Timing his trip deftly with a couple of by-election defeats back home, British prime minister Rishi Sunak was in the Middle East on Thursday, and he decided to get all Churchillian on the darkness theme in Jerusalem.
“I’m proud to stand here with you in Israel’s darkest hour. As your friend, we will stand with you in solidarity, we will stand with your people, and we also want you to win,” Sunak said in a joint press conference with Bibi.
But who is it Sunak wants Israel to win against? Who is it that he wants the Israeli team to smash and grind down to powder? Is it the family of Shahd Abuslama, herself a British citizen? What about the Gaza-confined in-laws of Scotland’s first minister Hamza Yousuf? Must they die so Sunak can celebrate?

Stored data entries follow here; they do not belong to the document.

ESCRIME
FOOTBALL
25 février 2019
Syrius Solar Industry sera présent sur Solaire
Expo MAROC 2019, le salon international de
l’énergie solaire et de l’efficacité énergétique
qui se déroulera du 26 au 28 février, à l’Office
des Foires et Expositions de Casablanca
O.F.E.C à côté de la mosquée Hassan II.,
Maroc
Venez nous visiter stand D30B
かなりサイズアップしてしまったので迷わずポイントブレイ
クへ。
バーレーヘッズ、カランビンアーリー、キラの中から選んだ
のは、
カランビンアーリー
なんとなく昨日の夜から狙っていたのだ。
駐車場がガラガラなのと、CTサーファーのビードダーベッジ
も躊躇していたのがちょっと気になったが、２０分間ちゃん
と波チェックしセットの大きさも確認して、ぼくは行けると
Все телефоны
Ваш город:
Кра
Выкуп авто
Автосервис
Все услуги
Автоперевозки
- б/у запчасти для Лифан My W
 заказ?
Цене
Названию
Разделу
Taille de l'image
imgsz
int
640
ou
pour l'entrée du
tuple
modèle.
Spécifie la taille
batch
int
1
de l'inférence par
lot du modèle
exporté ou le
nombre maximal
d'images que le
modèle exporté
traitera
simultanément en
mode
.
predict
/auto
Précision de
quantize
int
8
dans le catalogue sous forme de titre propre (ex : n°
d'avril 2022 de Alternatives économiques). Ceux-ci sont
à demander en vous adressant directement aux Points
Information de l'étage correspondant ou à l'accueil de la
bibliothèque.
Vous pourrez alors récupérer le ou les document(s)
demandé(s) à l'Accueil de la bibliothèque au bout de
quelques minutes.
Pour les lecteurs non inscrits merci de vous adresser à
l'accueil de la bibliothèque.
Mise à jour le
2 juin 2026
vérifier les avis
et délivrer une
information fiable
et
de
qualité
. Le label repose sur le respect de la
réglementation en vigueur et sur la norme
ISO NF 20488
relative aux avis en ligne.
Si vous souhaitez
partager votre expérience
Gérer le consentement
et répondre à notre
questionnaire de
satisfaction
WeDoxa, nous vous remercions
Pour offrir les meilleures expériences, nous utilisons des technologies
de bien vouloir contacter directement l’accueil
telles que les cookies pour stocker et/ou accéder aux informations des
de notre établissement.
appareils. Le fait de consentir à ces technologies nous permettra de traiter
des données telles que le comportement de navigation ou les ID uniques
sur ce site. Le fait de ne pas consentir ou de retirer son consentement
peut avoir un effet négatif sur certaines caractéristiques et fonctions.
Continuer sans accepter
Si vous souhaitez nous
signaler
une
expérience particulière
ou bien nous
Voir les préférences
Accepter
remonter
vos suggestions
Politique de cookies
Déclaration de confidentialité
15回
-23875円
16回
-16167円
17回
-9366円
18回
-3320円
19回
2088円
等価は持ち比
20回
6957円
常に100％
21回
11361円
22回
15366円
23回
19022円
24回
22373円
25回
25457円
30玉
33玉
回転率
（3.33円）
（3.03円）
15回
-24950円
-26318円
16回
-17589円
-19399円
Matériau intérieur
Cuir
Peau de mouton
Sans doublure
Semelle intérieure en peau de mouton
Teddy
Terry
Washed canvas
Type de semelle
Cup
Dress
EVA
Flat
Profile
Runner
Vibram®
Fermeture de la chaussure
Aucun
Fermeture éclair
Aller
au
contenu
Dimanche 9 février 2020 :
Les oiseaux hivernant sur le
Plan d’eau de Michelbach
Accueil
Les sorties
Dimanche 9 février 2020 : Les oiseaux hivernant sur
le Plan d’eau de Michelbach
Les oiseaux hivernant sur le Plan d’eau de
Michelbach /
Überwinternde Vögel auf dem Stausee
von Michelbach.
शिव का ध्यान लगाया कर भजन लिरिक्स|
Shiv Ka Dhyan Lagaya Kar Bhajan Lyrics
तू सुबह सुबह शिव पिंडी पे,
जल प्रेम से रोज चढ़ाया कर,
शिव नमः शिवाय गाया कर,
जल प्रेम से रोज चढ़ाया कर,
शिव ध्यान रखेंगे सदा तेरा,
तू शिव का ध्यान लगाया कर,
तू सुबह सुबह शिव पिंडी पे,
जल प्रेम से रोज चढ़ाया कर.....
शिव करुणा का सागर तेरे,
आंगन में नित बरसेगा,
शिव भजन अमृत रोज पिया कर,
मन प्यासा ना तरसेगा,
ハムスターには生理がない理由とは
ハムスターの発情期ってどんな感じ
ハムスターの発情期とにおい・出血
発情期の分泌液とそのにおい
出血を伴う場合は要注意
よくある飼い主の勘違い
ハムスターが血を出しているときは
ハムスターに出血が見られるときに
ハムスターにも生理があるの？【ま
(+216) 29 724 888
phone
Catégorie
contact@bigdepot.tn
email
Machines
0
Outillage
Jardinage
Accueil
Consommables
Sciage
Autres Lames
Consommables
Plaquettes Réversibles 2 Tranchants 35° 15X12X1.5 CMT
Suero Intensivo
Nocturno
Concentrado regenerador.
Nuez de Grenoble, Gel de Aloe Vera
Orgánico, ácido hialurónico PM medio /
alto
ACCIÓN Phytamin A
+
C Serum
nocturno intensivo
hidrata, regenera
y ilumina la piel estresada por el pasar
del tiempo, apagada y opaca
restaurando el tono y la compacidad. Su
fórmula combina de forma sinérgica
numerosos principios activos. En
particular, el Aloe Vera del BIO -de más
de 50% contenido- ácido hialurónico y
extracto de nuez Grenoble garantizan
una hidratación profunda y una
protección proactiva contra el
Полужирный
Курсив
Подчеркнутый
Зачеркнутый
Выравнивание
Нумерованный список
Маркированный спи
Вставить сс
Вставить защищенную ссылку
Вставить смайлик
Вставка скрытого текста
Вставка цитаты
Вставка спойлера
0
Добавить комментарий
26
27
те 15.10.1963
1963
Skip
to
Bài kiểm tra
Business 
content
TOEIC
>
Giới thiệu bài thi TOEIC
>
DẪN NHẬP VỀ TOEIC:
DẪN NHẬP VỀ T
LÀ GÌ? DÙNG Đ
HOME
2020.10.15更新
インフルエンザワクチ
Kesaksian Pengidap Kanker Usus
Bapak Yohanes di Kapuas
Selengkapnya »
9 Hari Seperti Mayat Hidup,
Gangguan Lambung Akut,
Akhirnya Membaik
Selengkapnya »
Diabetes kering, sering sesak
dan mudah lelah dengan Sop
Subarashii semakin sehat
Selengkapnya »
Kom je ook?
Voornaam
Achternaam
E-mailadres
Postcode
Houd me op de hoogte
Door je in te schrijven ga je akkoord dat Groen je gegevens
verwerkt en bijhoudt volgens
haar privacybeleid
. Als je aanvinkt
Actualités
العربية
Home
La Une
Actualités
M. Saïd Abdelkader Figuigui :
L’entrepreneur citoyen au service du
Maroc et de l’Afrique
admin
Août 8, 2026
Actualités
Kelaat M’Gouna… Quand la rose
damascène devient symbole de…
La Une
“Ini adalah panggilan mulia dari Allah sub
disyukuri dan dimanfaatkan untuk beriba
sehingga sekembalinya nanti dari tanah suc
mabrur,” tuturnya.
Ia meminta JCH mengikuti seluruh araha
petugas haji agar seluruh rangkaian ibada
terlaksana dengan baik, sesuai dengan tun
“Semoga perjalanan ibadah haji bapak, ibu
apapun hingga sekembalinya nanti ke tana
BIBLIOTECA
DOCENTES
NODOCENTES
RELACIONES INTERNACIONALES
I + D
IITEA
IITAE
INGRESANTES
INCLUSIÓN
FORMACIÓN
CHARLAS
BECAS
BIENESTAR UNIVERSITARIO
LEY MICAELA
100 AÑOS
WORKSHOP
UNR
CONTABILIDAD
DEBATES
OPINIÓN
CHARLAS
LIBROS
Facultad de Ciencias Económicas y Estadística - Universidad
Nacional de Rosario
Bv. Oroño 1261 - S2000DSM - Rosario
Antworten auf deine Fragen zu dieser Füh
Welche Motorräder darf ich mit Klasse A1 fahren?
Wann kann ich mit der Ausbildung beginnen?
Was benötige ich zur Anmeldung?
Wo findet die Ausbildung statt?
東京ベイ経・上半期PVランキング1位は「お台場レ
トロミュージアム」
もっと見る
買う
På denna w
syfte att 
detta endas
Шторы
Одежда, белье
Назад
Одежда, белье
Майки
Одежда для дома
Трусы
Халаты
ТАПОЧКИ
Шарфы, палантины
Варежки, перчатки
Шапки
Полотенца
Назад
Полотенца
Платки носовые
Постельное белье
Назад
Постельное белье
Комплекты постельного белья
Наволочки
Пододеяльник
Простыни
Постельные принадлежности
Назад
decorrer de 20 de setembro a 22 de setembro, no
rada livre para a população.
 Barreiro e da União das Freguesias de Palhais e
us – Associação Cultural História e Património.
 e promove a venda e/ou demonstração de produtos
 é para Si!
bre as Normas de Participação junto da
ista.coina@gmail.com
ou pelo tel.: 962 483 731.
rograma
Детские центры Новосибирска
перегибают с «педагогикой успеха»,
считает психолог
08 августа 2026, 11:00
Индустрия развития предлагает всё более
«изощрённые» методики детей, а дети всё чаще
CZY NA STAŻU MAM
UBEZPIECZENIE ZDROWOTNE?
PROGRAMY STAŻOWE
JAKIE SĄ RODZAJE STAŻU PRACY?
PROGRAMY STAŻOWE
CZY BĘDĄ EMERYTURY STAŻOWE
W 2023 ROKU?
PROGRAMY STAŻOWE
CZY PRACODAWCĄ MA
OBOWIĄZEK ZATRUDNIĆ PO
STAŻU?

Are the dead of Al-Saftawi Street a sure sign of progress?
“Even here, politicians like him, they are fuelling hatred among their own populations,” said Shahd of Sunak.
“They don’t care for us, they don’t see us as humans, they see us a problem.”
When the killing does stop, wise men like Rishi will say that what Gaza needs now more than ever before is educators and medicine women and tellers of uncomfortable truths – just not those like Huda Hamada and her daughter Iman and her son Muhammad, because they are gone, and the things they could have said if they were spared may have been just too uncomfortable to stomach.